Obra. Los últimos felices, de Paco Giménez, en la sala Cunill Cabanellas

El polvo de las estrellas y los agujeros negros de la literatura

La vinculación comenzó con una pieza sobre «Fragmentos del discurso amoroso» de Roland Barthes en el teatro IFT.

La idea rectora es apasionante: mostrar bajo una nueva luz, en una nueva perspectiva, la literatura argentina de los años 20, sus ilusiones y sus éxitos, su oscilación entre los Scylla y Caribdis de la adoración de la literatura europea, preferentemente la francesa, por un lado; y la siempre híbrida ­cuando no infecunda­ búsqueda de las «raíces» por la otra. Por esto la pieza contiene textos dispersos de Roberto Arlt, Macedonio Fernández, Oliverio Girondo, Raúl y Enrique González Tuñón, Victoria Ocampo, Alfonsina Storni y Nicolás Olivari, recopilados para esta pieza con el concurso de Beatriz Sarlo.

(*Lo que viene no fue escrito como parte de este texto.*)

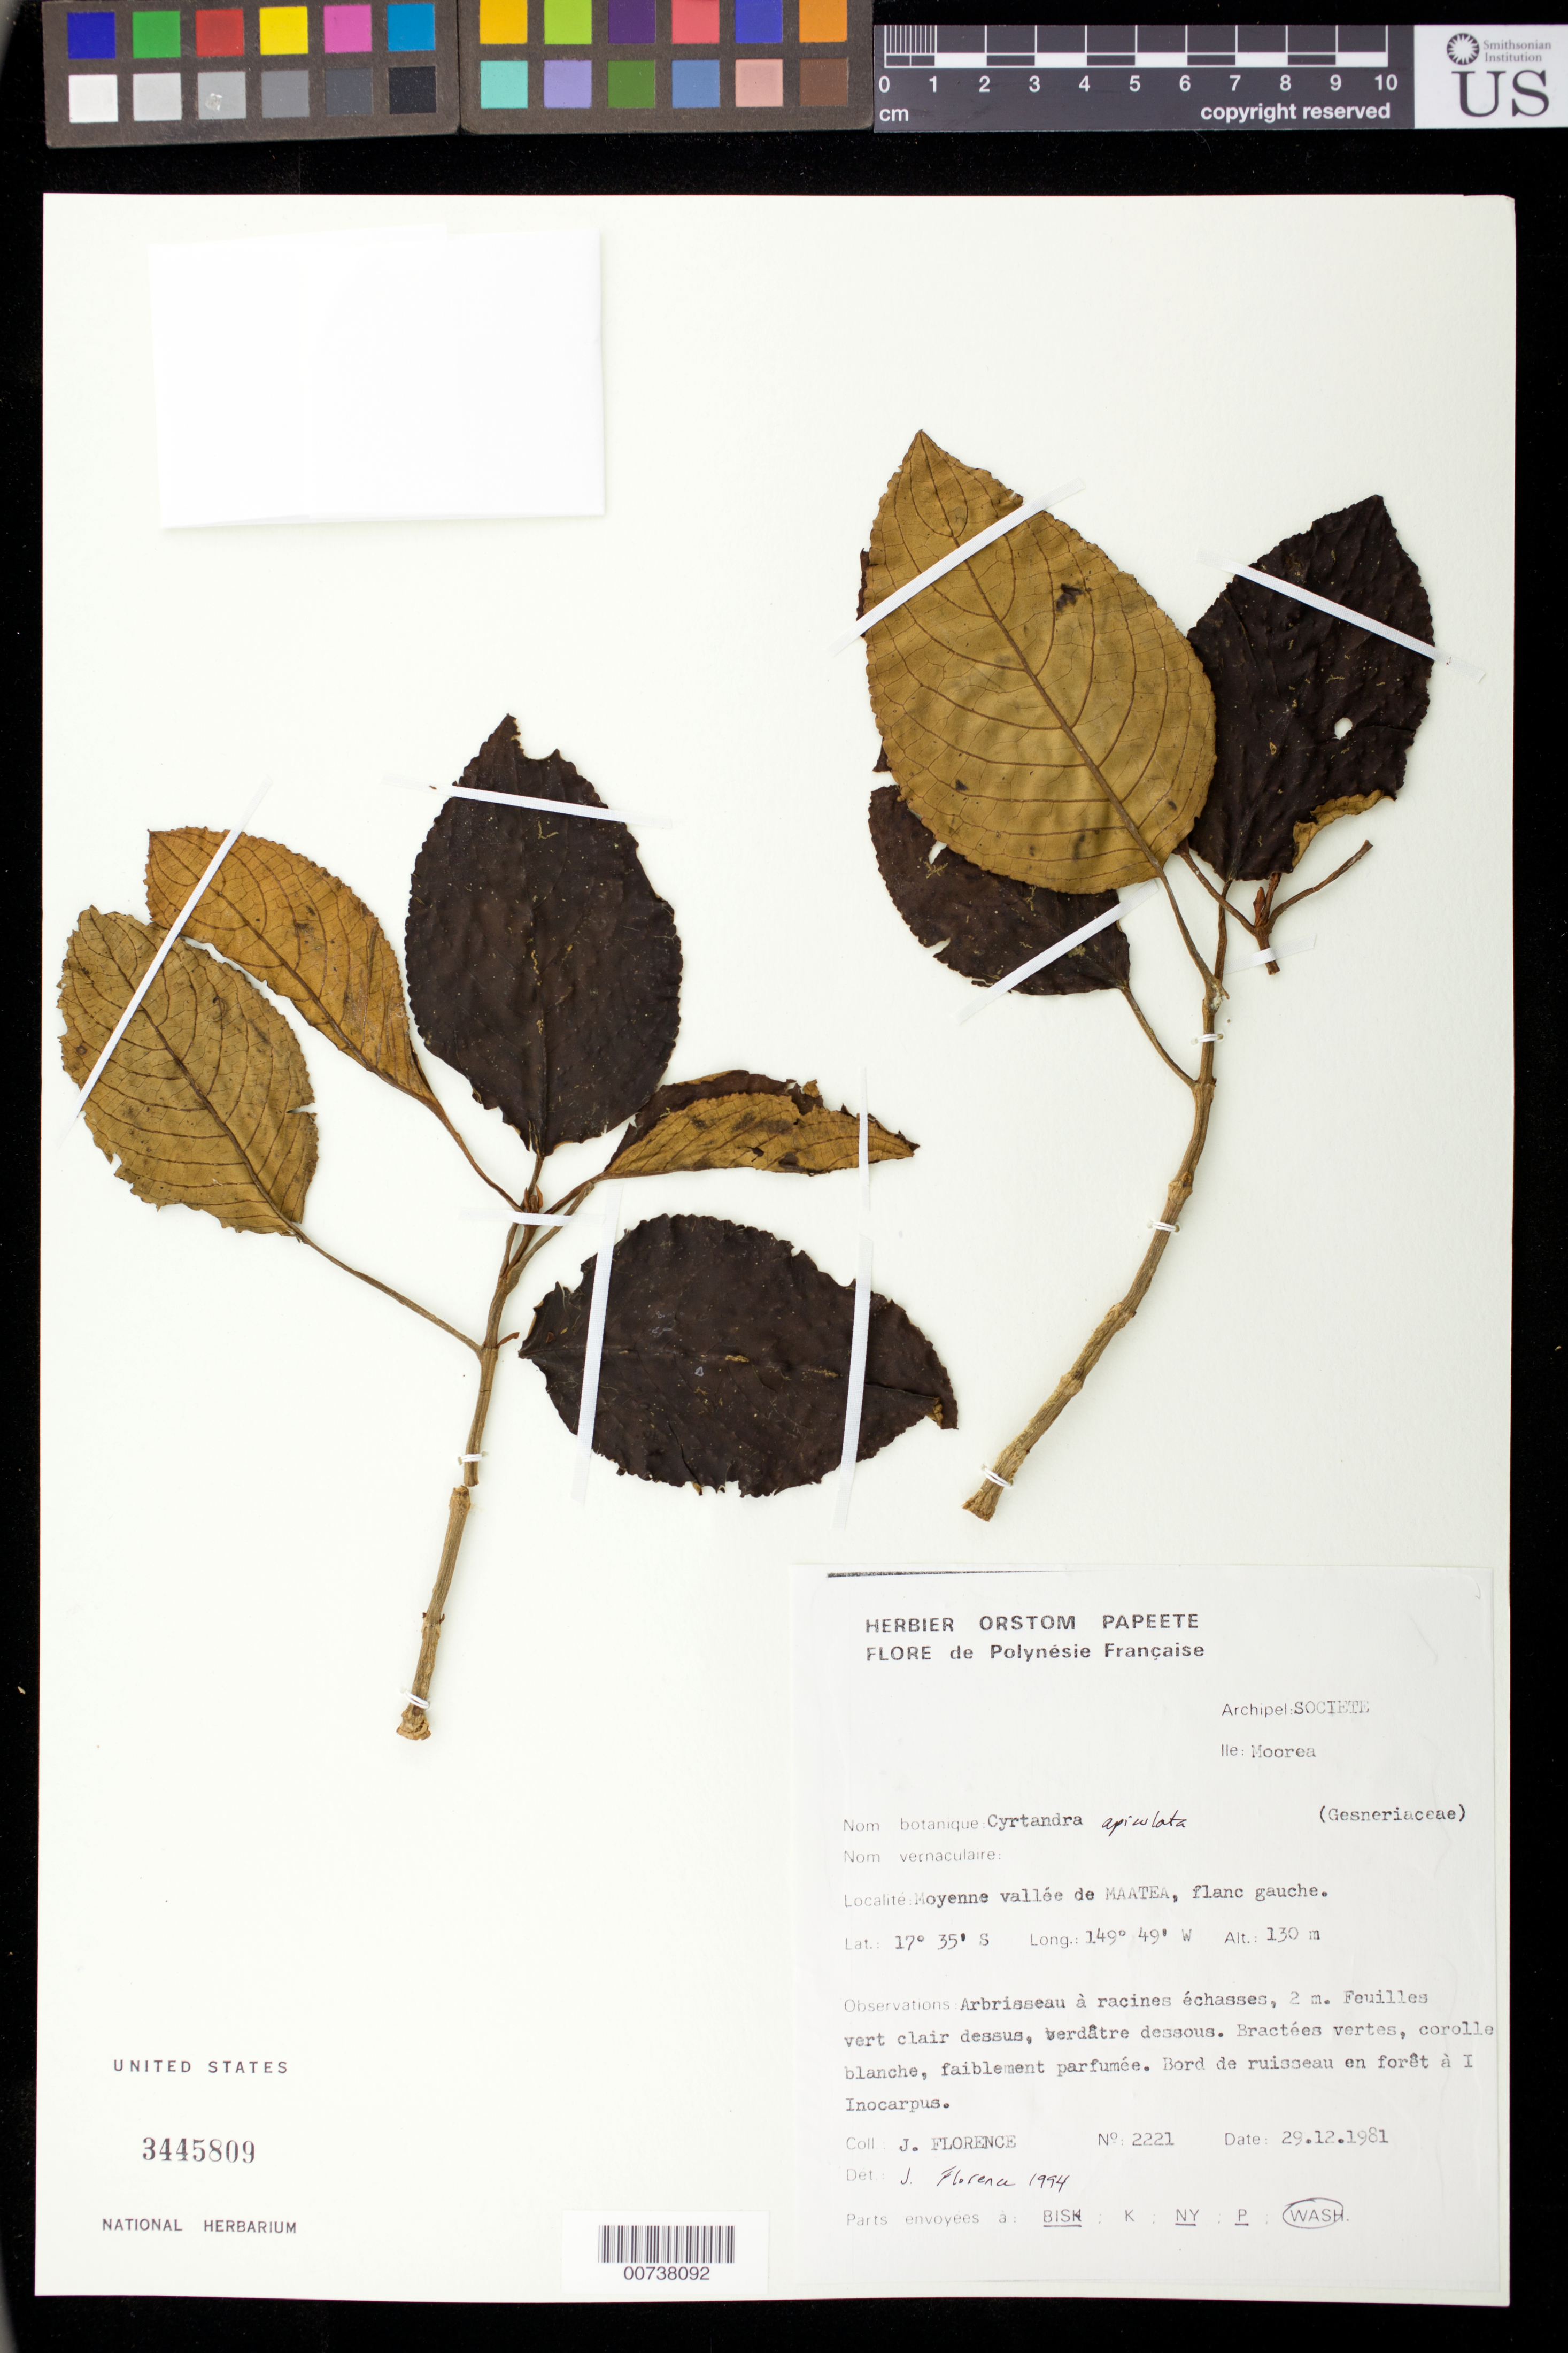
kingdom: Plantae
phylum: Tracheophyta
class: Magnoliopsida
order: Lamiales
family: Gesneriaceae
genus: Cyrtandra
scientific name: Cyrtandra apiculata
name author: C.B. Clarke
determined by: Florence, J.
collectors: J. Florence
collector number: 2221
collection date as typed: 29 Dec 1981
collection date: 1981-12-29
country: French Polynesia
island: Moorea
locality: Moyenne vallée de Maatea, flanc gauche.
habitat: Bord de ruissea en forêt à Inocarpus.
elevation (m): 130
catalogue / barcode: US 3445809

El resultado es a menudo divertido, a veces desopilante, a veces necesitado de (o beneficiado por) conocimientos o lecturas previas que haya tenido anteriormente el espectador . «Los últimos felices» no escapa del todo al lugar común, no siempre es representativo, como con los poemas de Alfonsina Storni («Me quieres pura…») y Raúl González Tuñón con la moneda en la ranura que nos hará ver la vida color de rosa: hubiera sido más crítico, por lo que revelan de una mentalidad o disposición de una época y no de cualquier otra, «El tren blindado de Mieres» o el poema sobre el Boulevard Saint Michel, ambos del mismo Raúl González Tuñón.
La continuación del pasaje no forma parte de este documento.